Tuesday, May 19, 2015

Real Language



My son and I have the BEST conversations in the car. Part of that is necessity -- captive audience and all. Noah sits tall in his booster seat, and I can catch a glimpse of his messy curls in the rearview mirror. My eyes are on the road ahead, so he can talk to me and tell me things, but not see my facial expression. It's a safe place to test out hard questions. And it's a perfect place to answer when I'd rather he not see the expression on my face!

Last week's booster-seat confessional was an open discussion between my 7 year old son and I. He began matter-of-factly. "So, you're not my real mom...."


I knew the day would come when those words were spoken. But I imagined it would be during a moment of anger or disappointment, not on a quiet afternoon drive.

It stung, and that surprised me. But the sting was more for him than for me. He was unraveling another piece of his adoption story, or perhaps revisiting a truth that had been shared and re-shared with him over and over again. 

"What do you mean, Noah?" I said, as calmly and non-hysterically as possible.

"You know. You didn't have me in your tummy. So you're not my real mom."

I couldn't correct him. He was right. She IS his real mother. What Noah needed in that moment was reassurance that she is important. That she matters. And that while I may not have been first, I would be forever.

"Yes, Noah, you grew inside Mommy ___. She is your first mother. Then you lived with Grammy. She was your foster mother. And then you came home to daddy and I. We are your dad and mom. And now you are here. Forever. And ever." 

We stopped at a red light. I adjusted the mirror and looked back at him. He was deep in thought, chewing on the collar of his t-shirt. He didn't look up. 

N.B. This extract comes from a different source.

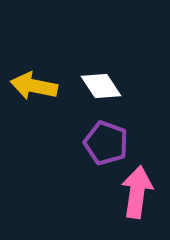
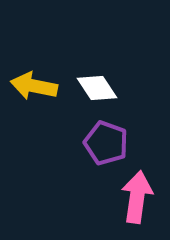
white diamond: moved 4 px left, 2 px down
pink arrow: moved 5 px down
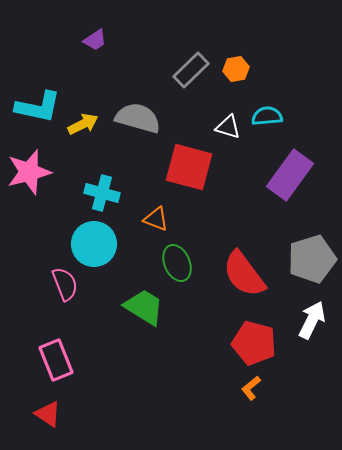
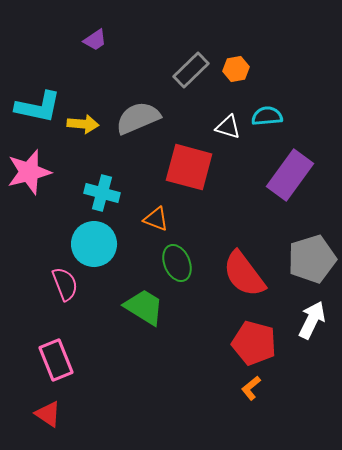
gray semicircle: rotated 39 degrees counterclockwise
yellow arrow: rotated 32 degrees clockwise
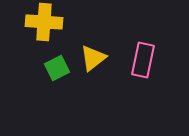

"You all had a job." he said. 

"We are all very lucky to be mothers to you."

"Maybe I'll see her one day. When I'm old. Like 20."

"Maybe, son. I hope you will."

"I have lots of mothers." he continued. "And what about Mika?" he looked over at his sister and snatched the board book out of her hands. Wails ensued. Warning was issued. Book was tossed back into the toddler's outstretched arms. 

"You know Michaela's story," I said.

"Becky is Mika's real mom and you are her mom now." he quipped. "But I had Grammy. So I have more moms than Mika!" 

Leave it to a seven year old boy to find an opportunity for one-up-manship in any adoption conversation.

I let him have his victory. I'm just grateful he let me in on it.